• **WHAT TO DO**
Return exactly these lines and no others: the one containing "大功率140W 2.4Ghz" and all that follow it to the end of the listing below.

Start of EXTRACTED RECORDS

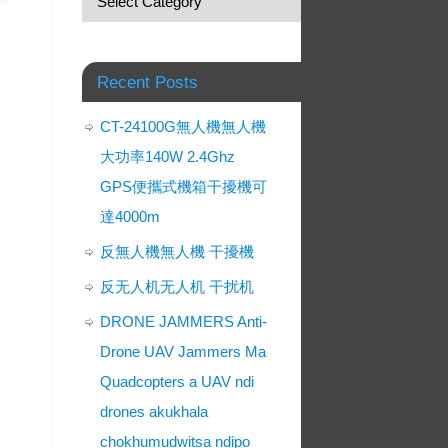
Recent Posts
CT-24100G無人機無人機
大功率140W 2.4Ghz
GPS便攜式機箱干擾機可
達4000m
反無人機無人機 干擾機
反无人机无人机 干扰机
DRONE JAMMERS Anti-
Drone UAV Jammers Ma
Quadcopters a UAV ndi
drones akukhala
chokhumudwitsa ndipo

End of EXTRACTED RECORDS

• **COMPLETED EXERCISE**
大功率140W 2.4Ghz
GPS便攜式機箱干擾機可
達4000m
反無人機無人機 干擾機
反无人机无人机 干扰机
DRONE JAMMERS Anti-
Drone UAV Jammers Ma
Quadcopters a UAV ndi
drones akukhala
chokhumudwitsa ndipo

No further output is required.